Researchers from The University of Tokyo and St. Jude Children's Research Hospital announced on Apr. 16 that they have discovered how certain stress signals contribute to the decline of the immune system as people age. Their findings focus on hematopoietic stem cells (HSCs), which are responsible for producing all types of blood cells but lose effectiveness over time.
The study is important because it sheds light on why older individuals experience weakened immune responses and a higher risk of disease. The research identifies a specific signaling pathway, involving receptor-interacting protein kinase 3 (RIPK3) and mixed lineage kinase like (MLKL), that contributes to this decline by damaging cell mitochondria rather than causing cell death.

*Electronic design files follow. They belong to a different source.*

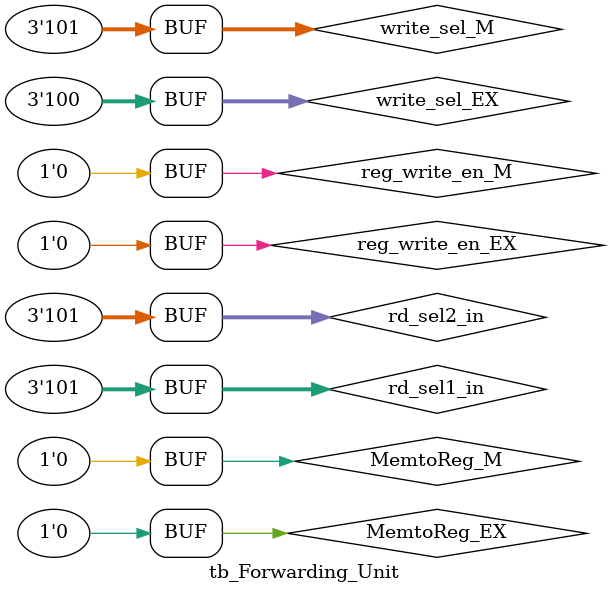
<source format=v>
module Forwarding_Unit(
    output reg [1:0] A, B,      //Mux Control outputs 
    input wire [2:0] write_sel_EX, rd_sel1_in, write_sel_M, rd_sel2_in,
    input wire reg_write_en_EX, MemtoReg_EX, reg_write_en_M, MemtoReg_M, imm_sel
);

    always @(*) begin 
        
        //Mux Control for RS forwarding 
        if((write_sel_EX == rd_sel1_in) && (reg_write_en_EX == 1'b1) && (MemtoReg_EX == 1'b0)) begin
            A = 2'b01; 
        end
        else if((write_sel_M == rd_sel1_in) && (reg_write_en_M == 1) && (MemtoReg_M == 1'b0)) begin 
            A = 2'b10;
        end
        else if((write_sel_M == rd_sel1_in) && (reg_write_en_M == 1) && (MemtoReg_M == 1'b1)) begin 
            A = 2'b11;
        end
        else begin 
            A = 2'b0;
        end
        
        //Mux Control for RT forwarding 
        if((write_sel_EX == rd_sel2_in) && (reg_write_en_EX == 1'b1) && (MemtoReg_EX == 1'b0) && imm_sel == 0) begin
            B = 2'b01; 
        end
        else if((write_sel_M == rd_sel2_in) && (reg_write_en_M == 1) && (MemtoReg_M == 1'b0) && imm_sel == 0) begin 
            B = 2'b10;
        end
        else if((write_sel_M == rd_sel2_in) && (reg_write_en_M == 1) && (MemtoReg_M == 1'b1) && imm_sel == 0) begin 
            B = 2'b11;
        end
        else begin 
            B = 2'b0;
        end
    end

endmodule 


module tb_Forwarding_Unit();
    wire [1:0] A, B;
    reg [2:0] write_sel_EX, rd_sel1_in, write_sel_M, rd_sel2_in;
    reg reg_write_en_EX, MemtoReg_EX, reg_write_en_M, MemtoReg_M;
    
    Forwarding_Unit SUT(.A(A), .B(B), .write_sel_EX(write_sel_EX), .rd_sel1_in(rd_sel1_in), .write_sel_M(write_sel_M),
    .rd_sel2_in(rd_sel2_in), .reg_write_en_EX(reg_write_en_EX), .MemtoReg_EX(MemtoReg_EX), .reg_write_en_M(reg_write_en_M), .MemtoReg_M(MemtoReg_M));
    
    parameter PERIOD = 10;
    
    initial begin 
        write_sel_EX = 3'b101;    rd_sel1_in = 3'b101;      write_sel_M=3'b101;     rd_sel2_in=3'b101;      //A = 01    B = 01
        reg_write_en_EX = 1'b1;   MemtoReg_EX = 1'b0;       reg_write_en_M  = 1'b1; MemtoReg_M=1'b1;        #PERIOD; 
        
        write_sel_EX = 3'b100;    rd_sel1_in = 3'b101;      write_sel_M=3'b101;     rd_sel2_in=3'b101;      //A = 10    B = 10
        reg_write_en_EX = 1'b1;   MemtoReg_EX = 1'b0;       reg_write_en_M  = 1'b1; MemtoReg_M=1'b0;        #PERIOD;  
        
        write_sel_EX = 3'b100;    rd_sel1_in = 3'b101;      write_sel_M=3'b101;     rd_sel2_in=3'b101;      //A = 11    B = 11
        reg_write_en_EX = 1'b1;   MemtoReg_EX = 1'b0;       reg_write_en_M  = 1'b1; MemtoReg_M=1'b1;        #PERIOD; 
        
         write_sel_EX = 3'b100;    rd_sel1_in = 3'b101;      write_sel_M=3'b101;     rd_sel2_in=3'b101;      //A = 00    B = 00
        reg_write_en_EX = 1'b0;   MemtoReg_EX = 1'b0;       reg_write_en_M  = 1'b0; MemtoReg_M=1'b0;        #PERIOD; 
    end

endmodule 
</source>
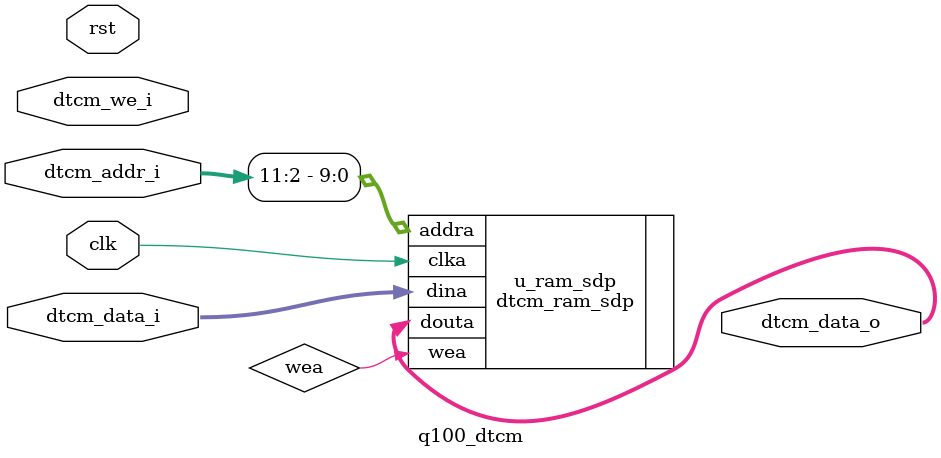
<source format=sv>
module q100_dtcm #(
    parameter DTCM_DATA_WIDTH = 32,
	parameter DTCM_ADDR_WIDTH = 12,
	parameter DTCM_BANK = 4,
	parameter INIT_FILE = ""  // Specify name/location of RAM initialization file if using one (leave blank if not)
)
(
    input clk,
	input rst,
	input         [DTCM_ADDR_WIDTH-1:0] dtcm_addr_i,
	input         [DTCM_BANK-1:0]       dtcm_we_i,
	output        [DTCM_DATA_WIDTH-1:0] dtcm_data_o,
	input         [DTCM_DATA_WIDTH-1:0] dtcm_data_i
);

dtcm_ram_sdp u_ram_sdp (
  .clka(clk),    // input wire clka
  .wea(wea),      // input wire [3 : 0] wea
  .addra(dtcm_addr_i[11:2]),  // input wire [9 : 0] addra
  .dina(dtcm_data_i),    // input wire [35 : 0] dina
  .douta(dtcm_data_o)  // output wire [35 : 0] douta
);
/*
  parameter RAM_WIDTH = DTCM_DATA_WIDTH/DTCM_BANK;
  parameter RAM_DEPTH = 2**DTCM_ADDR_WIDTH/DTCM_BANK;                  // Specify RAM depth (number of entries)

  (* ram_style = "block" *)
  reg [RAM_WIDTH-1:0] dtcm_ram [DTCM_BANK-1:0][RAM_DEPTH-1:0];
  reg [DTCM_DATA_WIDTH-1:0] dtcm_ram_data = {RAM_WIDTH{1'b0}};

  // The following code either initializes the memory values to a specified file or to all zeros to match hardware
  integer bank_index;
  generate
    if (INIT_FILE != "") begin: use_init_file
      initial
	    for (bank_index = 0; bank_index < DTCM_BANK; bank_index = bank_index + 1)
          $readmemh(INIT_FILE, dtcm_ram[bank_index], 0, RAM_DEPTH-1);
    end else begin: init_bram_to_zero
      integer ram_index;
      initial
	    for (bank_index = 0; bank_index < DTCM_BANK; bank_index = bank_index + 1)
          for (ram_index = 0; ram_index < RAM_DEPTH; ram_index = ram_index + 1)
            dtcm_ram[bank_index][ram_index] = {RAM_WIDTH{1'b0}};
    end
  endgenerate

  generate
    for (genvar i = 0; i < DTCM_BANK; i = i + 1)
      always @(posedge clk) begin
        if (dtcm_we_i[i])
          dtcm_ram[i][dtcm_addr_i[DTCM_ADDR_WIDTH-1:2]] <= dtcm_data_i[RAM_WIDTH*(i+1)-1 : RAM_WIDTH*i];
      end
  endgenerate
  
  always @(posedge clk)
    dtcm_ram_data <= {
	  dtcm_ram[3][dtcm_addr_i[DTCM_ADDR_WIDTH-1:2]], 
	  dtcm_ram[2][dtcm_addr_i[DTCM_ADDR_WIDTH-1:2]], 
	  dtcm_ram[1][dtcm_addr_i[DTCM_ADDR_WIDTH-1:2]], 
	  dtcm_ram[0][dtcm_addr_i[DTCM_ADDR_WIDTH-1:2]]};

  // The following is a 1 clock cycle read latency at the cost of a longer clock-to-out timing
  assign dtcm_data_o = dtcm_ram_data;
*/
endmodule

</source>
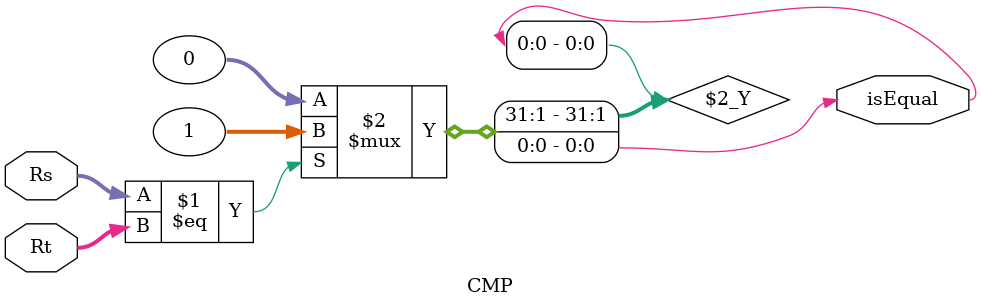
<source format=v>
module CMP(
    input [31:0]Rs,
    input [31:0]Rt,

    output isEqual
);
    assign isEqual = (Rs==Rt)?1:0;
endmodule //CMP


</source>
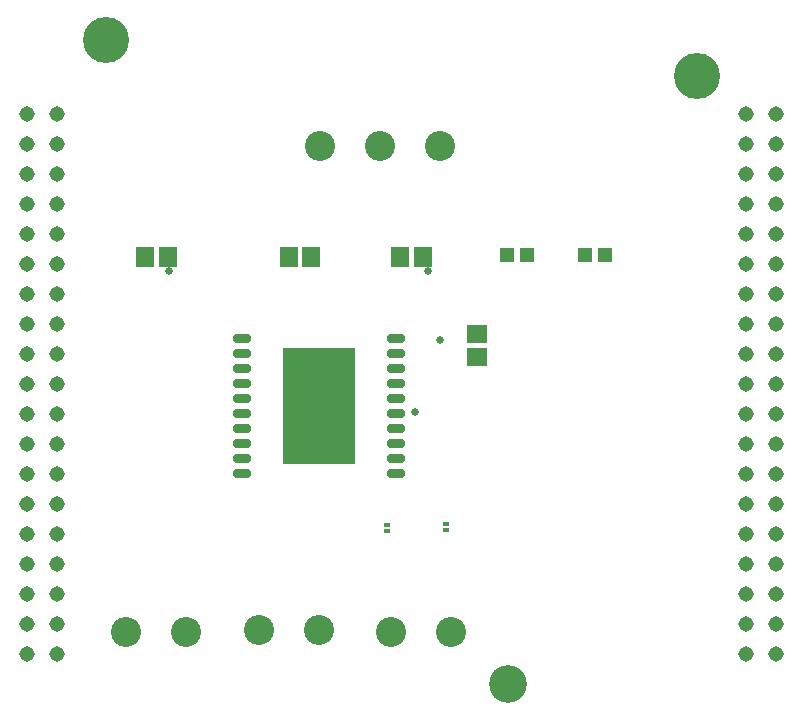
<source format=gbr>
G04 EAGLE Gerber RS-274X export*
G75*
%MOMM*%
%FSLAX34Y34*%
%LPD*%
%INSoldermask Top*%
%IPPOS*%
%AMOC8*
5,1,8,0,0,1.08239X$1,22.5*%
G01*
%ADD10C,3.903200*%
%ADD11C,3.203200*%
%ADD12R,1.303200X1.203200*%
%ADD13R,1.703200X1.503200*%
%ADD14R,0.553200X0.453200*%
%ADD15R,1.503200X1.703200*%
%ADD16C,1.311200*%
%ADD17C,2.543200*%
%ADD18C,0.469247*%
%ADD19R,6.203200X9.803200*%
%ADD20C,0.655600*%


D10*
X110000Y555000D03*
X610000Y525000D03*
D11*
X450000Y10000D03*
D12*
X448700Y372800D03*
X465700Y372800D03*
D13*
X423800Y287100D03*
X423800Y306100D03*
D14*
X397200Y140400D03*
X397200Y145400D03*
X347200Y139600D03*
X347200Y144600D03*
D12*
X515200Y372800D03*
X532200Y372800D03*
D15*
X264500Y371200D03*
X283500Y371200D03*
X358700Y371200D03*
X377700Y371200D03*
X142900Y371200D03*
X161900Y371200D03*
D16*
X42600Y492600D03*
X42600Y467200D03*
X42600Y441800D03*
X42600Y416400D03*
X42600Y391000D03*
X42600Y365600D03*
X42600Y340200D03*
X42600Y314800D03*
X42600Y289400D03*
X42600Y264000D03*
X42600Y238600D03*
X42600Y213200D03*
X42600Y187800D03*
X42600Y162400D03*
X42600Y137000D03*
X42600Y111600D03*
X42600Y86200D03*
X42600Y60800D03*
X42600Y35400D03*
X68000Y35400D03*
X68000Y60800D03*
X68000Y86200D03*
X68000Y111600D03*
X68000Y137000D03*
X68000Y162400D03*
X68000Y187800D03*
X68000Y213200D03*
X68000Y238600D03*
X68000Y264000D03*
X68000Y289400D03*
X68000Y314800D03*
X68000Y340200D03*
X68000Y365600D03*
X68000Y391000D03*
X68000Y416400D03*
X68000Y441800D03*
X68000Y467200D03*
X68000Y492600D03*
X651200Y492600D03*
X651200Y467200D03*
X651200Y441800D03*
X651200Y416400D03*
X651200Y391000D03*
X651200Y365600D03*
X651200Y340200D03*
X651200Y314800D03*
X651200Y289400D03*
X651200Y264000D03*
X651200Y238600D03*
X651200Y213200D03*
X651200Y187800D03*
X651200Y162400D03*
X651200Y137000D03*
X651200Y111600D03*
X651200Y86200D03*
X651200Y60800D03*
X651200Y35400D03*
X676600Y35400D03*
X676600Y60800D03*
X676600Y86200D03*
X676600Y111600D03*
X676600Y137000D03*
X676600Y162400D03*
X676600Y187800D03*
X676600Y213200D03*
X676600Y238600D03*
X676600Y264000D03*
X676600Y289400D03*
X676600Y314800D03*
X676600Y340200D03*
X676600Y365600D03*
X676600Y391000D03*
X676600Y416400D03*
X676600Y441800D03*
X676600Y467200D03*
X676600Y492600D03*
D17*
X239089Y56050D03*
X289889Y56050D03*
X392711Y465850D03*
X341911Y465850D03*
X291111Y465850D03*
X351189Y54050D03*
X401989Y54050D03*
X126489Y54050D03*
X177289Y54050D03*
D18*
X219355Y301380D02*
X229695Y301380D01*
X219355Y301380D02*
X219355Y304020D01*
X229695Y304020D01*
X229695Y301380D01*
X229695Y288680D02*
X219355Y288680D01*
X219355Y291320D01*
X229695Y291320D01*
X229695Y288680D01*
X229695Y275980D02*
X219355Y275980D01*
X219355Y278620D01*
X229695Y278620D01*
X229695Y275980D01*
X229695Y263280D02*
X219355Y263280D01*
X219355Y265920D01*
X229695Y265920D01*
X229695Y263280D01*
X229695Y250580D02*
X219355Y250580D01*
X219355Y253220D01*
X229695Y253220D01*
X229695Y250580D01*
X229695Y237880D02*
X219355Y237880D01*
X219355Y240520D01*
X229695Y240520D01*
X229695Y237880D01*
X229695Y225180D02*
X219355Y225180D01*
X219355Y227820D01*
X229695Y227820D01*
X229695Y225180D01*
X229695Y212480D02*
X219355Y212480D01*
X219355Y215120D01*
X229695Y215120D01*
X229695Y212480D01*
X229695Y199780D02*
X219355Y199780D01*
X219355Y202420D01*
X229695Y202420D01*
X229695Y199780D01*
X229695Y187080D02*
X219355Y187080D01*
X219355Y189720D01*
X229695Y189720D01*
X229695Y187080D01*
X349780Y288680D02*
X360120Y288680D01*
X349780Y288680D02*
X349780Y291320D01*
X360120Y291320D01*
X360120Y288680D01*
X360120Y275980D02*
X349780Y275980D01*
X349780Y278620D01*
X360120Y278620D01*
X360120Y275980D01*
X360120Y263280D02*
X349780Y263280D01*
X349780Y265920D01*
X360120Y265920D01*
X360120Y263280D01*
X360120Y250580D02*
X349780Y250580D01*
X349780Y253220D01*
X360120Y253220D01*
X360120Y250580D01*
X360120Y237880D02*
X349780Y237880D01*
X349780Y240520D01*
X360120Y240520D01*
X360120Y237880D01*
X360120Y225180D02*
X349780Y225180D01*
X349780Y227820D01*
X360120Y227820D01*
X360120Y225180D01*
X360120Y212480D02*
X349780Y212480D01*
X349780Y215120D01*
X360120Y215120D01*
X360120Y212480D01*
X360120Y199780D02*
X349780Y199780D01*
X349780Y202420D01*
X360120Y202420D01*
X360120Y199780D01*
X360120Y187080D02*
X349780Y187080D01*
X349780Y189720D01*
X360120Y189720D01*
X360120Y187080D01*
X360120Y301380D02*
X349780Y301380D01*
X349780Y304020D01*
X360120Y304020D01*
X360120Y301380D01*
D19*
X290000Y245000D03*
D20*
X392430Y300990D03*
X382270Y359410D03*
X162560Y359410D03*
X370840Y240030D03*
M02*

</source>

Dr. Masayuki Yamashita, who led the study, said, "We discovered an unexpected phenotype in HSCs of MLKL-knockout mice repeatedly treated with 5-fluorouracil, where aging-associated functional changes were markedly attenuated despite no detectable difference in HSC death, prompting us to investigate whether this pathway might induce functional changes beyond cell death." This observation led researchers to examine non-lethal roles for MLKL.
Using genetic mouse models and various laboratory techniques such as bone marrow transplantation assays and mitochondrial analyses, the team found that activation of MLKL in response to stress did not kill stem cells but instead damaged their mitochondria. This resulted in hallmark features of aging: reduced self-renewal capacity, less production of lymphoid cells needed for immunity, and a shift toward myeloid-biased output.
When MLKL was deleted or deactivated in these models, many signs of aging were reduced even under stressful conditions or advanced age. Stem cells maintained their ability to regenerate blood components and showed healthier mitochondrial function without major changes at the gene expression level.
The authors conclude that MLKL acts as a stress-responsive factor driving functional decline through direct effects on mitochondria rather than through its traditional role in programmed cell death or inflammation. They suggest these findings could lead to new approaches for preserving immune health during aging.